ROLE MODEL
Hot Rod|March 2021
Dad’s 1931 Model A Coupe Inspires Son to Build His Dream Roadster
​​​​​​​Scotty Lachenauer
ROLE MODEL

Inspiration.

Or impact, encouragement, guidance—any way you define it, the lives we lead and the paths we take can be thoroughly directed by the people responsible for bringing us into this world.

Our parents are usually our first and foremost leaders in life, starting at birth and typically continuing even after they’ve leftus. They look over us and care for us, and it’s their daily directive that helps shape our lives. That’s why many of us follow our parents in so many ways, including our chosen careers and also our favorite daily diversions. Love of the automotive hobby is one of those qualities that’s commonly passed down from parent to child, and it’s typical to see sons and daughters follow their parents into the garage and learn from them what their parents taught them a generation earlier.

Nick Maneri Sr. and his son, Nick Jr., are from Mays Landing, New Jersey. Young Nick grew up under his father’s hot-rodding tutelage, learning the basics of auto mechanics by watching his dad wrench on one of the several hot rods he’s owned since his teens. “When I was little, I remember my dad’s Model A in my grandmother’s garage,” Nick Jr. says. “At that time, he also had a ’51 Victoria. I rode in that car and a ’35 cabriolet he still has. I was probably about 8 when he brought the Model A back home and pulled the body offto redo the car again. By that time, I was getting old enough to help out.”

A sporty ’67 Mustang would appear in Nick Jr.’s teenage years, and it’s a car he still uses on a daily basis. Later, it would be Nick Sr.’s ’86 Ford pickup that the young gun eventually honed his skills on, teaching him basic bodywork and engine rebuilding. However, when it comes to the ride that was the constant presence in the family garage, it has to be Nick Sr.’s built-up Model A coupe.

SENIOR’S YEAR

“I bought my ’31 Model A in 1963, the year after I graduated high school,” Nick Sr. says. “I got it for $75, and I paid for it in quarters because that’s how I got paid when I was selling pretzels.” The Model A was in the process of being turned into a hot rod at the time, and Nick continued that process. “The car was last owned by a guy named Billy Placek. He cut the bottom out of the car and started to channel it. A friend named Joe Fox welded the subrails back in, and I had the car back on the road the following year.”

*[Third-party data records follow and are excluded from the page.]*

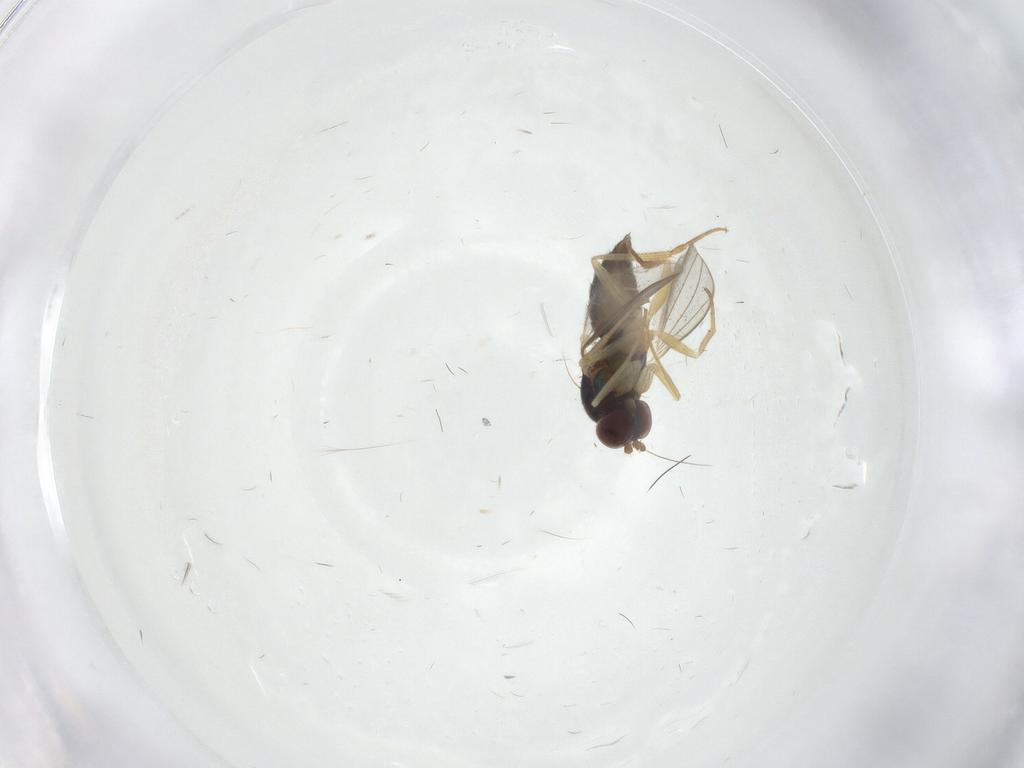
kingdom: Animalia
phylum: Arthropoda
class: Insecta
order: Diptera
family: Dolichopodidae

Nick bought the car with a hopped-up banger in it, but that didn’t last long. “The first engine I put in it was from a ’48 Mercury, backed by a ’47 transmission with a Hurst shifter.” North Jersey racer and ace mechanic Pappy Hough cut down the ’37 banjo rear that went into the hot rod. A year later, Nick switched to a hot Ford small-block. He kept the Model A springs in the front and back and built the car on the original frame, splitting the wishbones up front. A Cragar dropped axle and reverse-eye spring up front brought the front end down and gave Nick the rake he desired.

A ’32 grille sits up front, the trunk handle was shaved to clean up the coupe’s skin, and a set of ’51 Pontiac taillights was mounted out back. Out on the corners, Nick installed 15-inch Mercury steel wheels that helped give the ride an understated look.

Over the years, the Model A went through some changes. The Ford was painted in a mid-’60s Ford truck yellow for a long period of time. Later on, Nick installed a T10 four-speed and a ’57 Olds rear, as well. It has been driven more than 100,000 miles under Nick’s ownership, including some passes at Raceway Park in Englishtown, New Jersey, where it ran consistent 13s. It was also Nick’s wedding car in 1974.